PAGE EXTRACT:
┌────────

Again, we can inspect the result:

View(d_stacked)

Brief Overview
ID	Choice	Predicted_Choice	Option	Predicted_Share
1	1	1	OptionA	98.20
1	0	0	OptionB	0.00
1	0	0	OptionC	1.80
2	1	0	OptionA	26.89
2	0	0	OptionB	0.00
2	0	1	OptionC	73.11
3	0	0	OptionA	0.00
3	1	0	OptionB	11.92
3	0	1	OptionC	88.08

4 Predictive validity according to different metrics

Next, we proceed with the calculation of the different metrics to evaluate the predictive validity of our conjoint analysis. We are searching for each metric we discussed during class:

The Hitrate: How many consumers did actually decide for the product that is predicted to be their most preferred product within the HOT (e.g., Ding, 2007; Dong, Ding, & Huber, 2010). It is calculated as the fraction of correctedly predicted consumers.
Mean Absolute Error (MAE) and Root-Mean-Squared-Error (RMSE) as indication of the the predictive performance at an aggregated level (Liu, Lee, & Conrad, 2015)
Cohen’s kappa (e.g., Cohen, 1968; Landis & Koch, 1977)
The mean hit probability: The mean predicted choice probability of the actually chosen option (e.g., Dotson et al., 2018; Voleti, Srinivasan, & Ghosh, 2017)

4.1 Hitrate

Calculating the hitrate is relatively straightforward. In an essence, we count (nrow()) row-wise the number of times in d_stacked in which both variables ‘Choice’ and ‘Predicted_Choice’ are 1 (the correctly predicted choices). Afterwards we divide by the total number of consumers in the dataset (nrow()), which gives the hitrate.

hitrate <- nrow(d_stacked[d_stacked$Choice == 1 & d_stacked$Predicted_Choice == 1, ]) / nrow(d)

└────────

ENTRIES PROVIDED:
┌────────

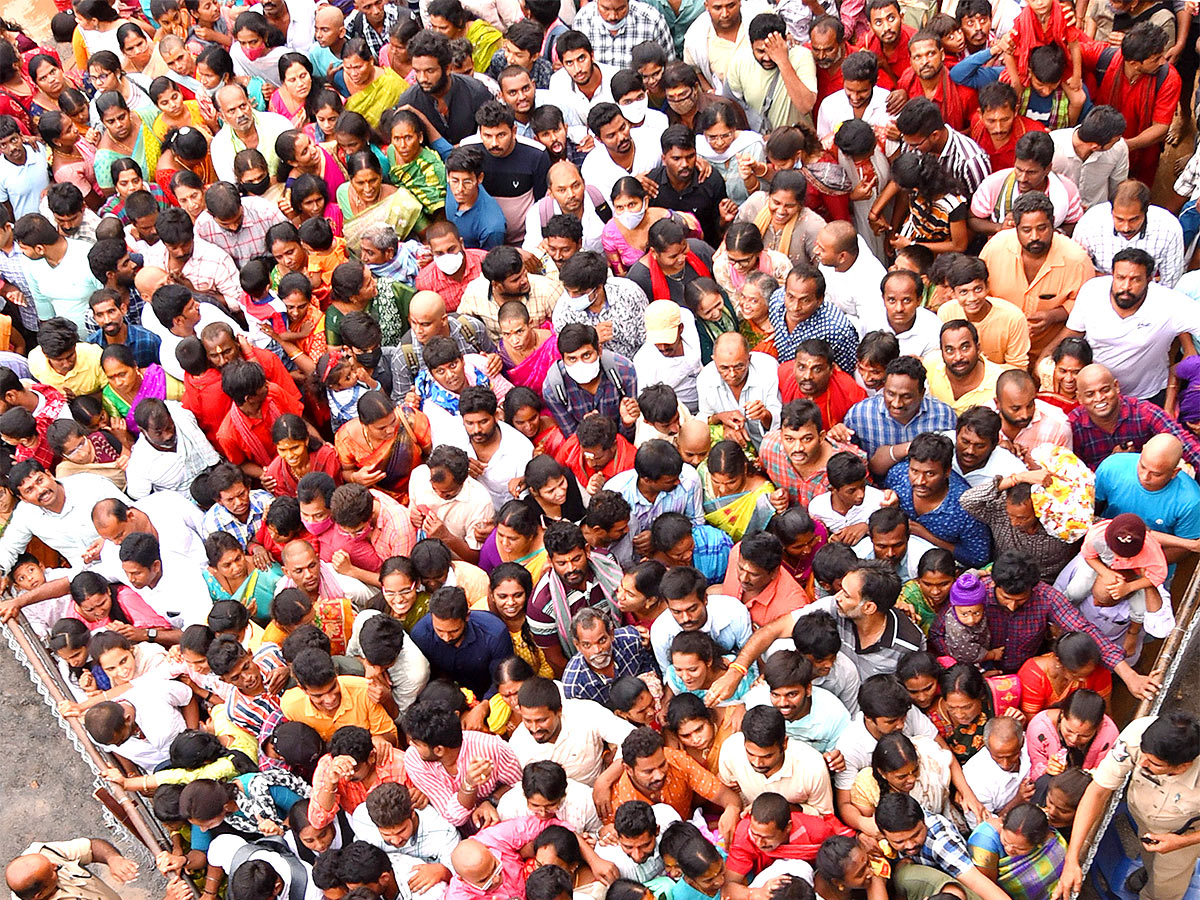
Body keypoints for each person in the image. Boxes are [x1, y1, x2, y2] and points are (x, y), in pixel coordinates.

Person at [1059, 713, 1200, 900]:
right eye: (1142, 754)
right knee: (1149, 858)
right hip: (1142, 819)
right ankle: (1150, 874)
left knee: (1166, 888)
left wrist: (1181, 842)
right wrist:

└────────
┌────────

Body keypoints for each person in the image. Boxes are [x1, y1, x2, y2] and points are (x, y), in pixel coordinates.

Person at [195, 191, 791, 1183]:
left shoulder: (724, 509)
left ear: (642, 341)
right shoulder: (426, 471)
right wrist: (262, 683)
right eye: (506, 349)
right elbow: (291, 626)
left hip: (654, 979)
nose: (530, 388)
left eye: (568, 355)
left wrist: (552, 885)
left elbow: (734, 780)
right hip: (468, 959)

└────────

WHAT IS EXPECTED:
In the text on conjoint analysis validity, which two metrics indicate predictive performance at an aggregated level?

RESULT:
Mean Absolute Error (MAE) and Root-Mean-Squared-Error (RMSE).